PERMINTAAN A –
Jawab pertanyaan berikut berdasarkan teks tentang gambut:
(i) Masyarakat lahan basah yang diajak berdiskusi oleh penulis tinggal di provinsi mana?
(ii) Menurut nelayan di Tulungselapan, apa yang mereka cari di rawang?
(iii) Menurut nelayan itu, lahan gambut dijadikan apa?

DOKUMEN –
____
Dari sejumlah diskusi dengan berbagai masyarakat yang hidup di sekitar lahan basah di Sumatera Selatan, penulis menjumpai mereka mengalami kebingungan ketika disebutkan kata “gambut”. Bagaikan anak sekolah dasar yang sedang belajar memahami sesuatu, beragam pertanyaan pun muncul.
“Ini bukan gambut. Ini rawang tempat kami cari ikan dan kayu. Pondok kami bae ada di dalam rawang. Kalau lahan gambut, itu di sana yang dijadikan kebun sawit dan HTI,” sebut seorang nelayan di Tulungselapan, Kabupaten Ogan Komering Ilir (OKI) kepada penulis.
____
Bagian dari berkas data
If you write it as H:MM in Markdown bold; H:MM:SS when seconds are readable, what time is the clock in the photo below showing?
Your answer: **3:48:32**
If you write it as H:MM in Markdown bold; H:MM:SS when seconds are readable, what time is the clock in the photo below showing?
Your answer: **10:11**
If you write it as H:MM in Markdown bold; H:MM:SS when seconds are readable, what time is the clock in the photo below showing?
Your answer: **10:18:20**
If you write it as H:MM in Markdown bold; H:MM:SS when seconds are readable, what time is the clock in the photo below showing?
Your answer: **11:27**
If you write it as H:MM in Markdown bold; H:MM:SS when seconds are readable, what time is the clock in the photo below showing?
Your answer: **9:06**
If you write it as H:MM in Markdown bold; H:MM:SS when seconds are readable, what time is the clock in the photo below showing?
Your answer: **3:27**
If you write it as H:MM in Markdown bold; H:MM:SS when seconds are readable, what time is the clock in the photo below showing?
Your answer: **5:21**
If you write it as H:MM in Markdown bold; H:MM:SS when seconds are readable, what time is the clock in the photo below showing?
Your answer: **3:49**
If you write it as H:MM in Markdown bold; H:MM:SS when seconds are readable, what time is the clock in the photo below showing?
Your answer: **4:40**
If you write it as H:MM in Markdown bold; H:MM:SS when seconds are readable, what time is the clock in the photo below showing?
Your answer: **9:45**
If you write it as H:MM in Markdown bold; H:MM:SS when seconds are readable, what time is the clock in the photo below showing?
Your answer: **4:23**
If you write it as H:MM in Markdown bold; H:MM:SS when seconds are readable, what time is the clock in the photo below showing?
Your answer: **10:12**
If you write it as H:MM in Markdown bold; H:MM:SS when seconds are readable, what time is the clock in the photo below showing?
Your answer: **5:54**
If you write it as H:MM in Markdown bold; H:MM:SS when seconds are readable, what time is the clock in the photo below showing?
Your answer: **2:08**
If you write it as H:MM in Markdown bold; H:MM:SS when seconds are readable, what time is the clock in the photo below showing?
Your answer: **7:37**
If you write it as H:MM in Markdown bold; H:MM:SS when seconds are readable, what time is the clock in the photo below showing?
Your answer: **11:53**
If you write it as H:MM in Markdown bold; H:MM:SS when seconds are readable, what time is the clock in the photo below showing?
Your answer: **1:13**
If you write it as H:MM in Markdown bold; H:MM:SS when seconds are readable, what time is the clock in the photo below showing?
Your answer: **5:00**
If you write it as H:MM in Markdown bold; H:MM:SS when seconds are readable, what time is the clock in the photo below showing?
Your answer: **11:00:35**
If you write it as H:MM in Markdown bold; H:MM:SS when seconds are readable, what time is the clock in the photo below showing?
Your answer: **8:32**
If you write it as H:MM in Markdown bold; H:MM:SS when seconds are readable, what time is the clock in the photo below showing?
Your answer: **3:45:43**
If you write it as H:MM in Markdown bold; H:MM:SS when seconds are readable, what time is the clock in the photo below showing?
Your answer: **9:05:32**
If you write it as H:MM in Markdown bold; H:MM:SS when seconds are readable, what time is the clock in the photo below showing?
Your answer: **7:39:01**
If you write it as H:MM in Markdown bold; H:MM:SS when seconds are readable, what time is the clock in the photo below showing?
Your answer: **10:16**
____
PERMINTAAN B – Susun rentang dari awal listing sampai baris yang memuat "Your answer: **10:18:20**", keduanya termasuk, sebagai daftar JSON berisi string dengan satu string untuk setiap baris. Lewati baris yang kosong.

JAWABAN A –
(i) Sumatera Selatan
(ii) Ikan dan kayu
(iii) Kebun sawit dan HTI

JAWABAN B –
[
  "If you write it as H:MM in Markdown bold; H:MM:SS when seconds are readable, what time is the clock in the photo below showing?",
  "Your answer: **3:48:32**",
  "If you write it as H:MM in Markdown bold; H:MM:SS when seconds are readable, what time is the clock in the photo below showing?",
  "Your answer: **10:11**",
  "If you write it as H:MM in Markdown bold; H:MM:SS when seconds are readable, what time is the clock in the photo below showing?",
  "Your answer: **10:18:20**"
]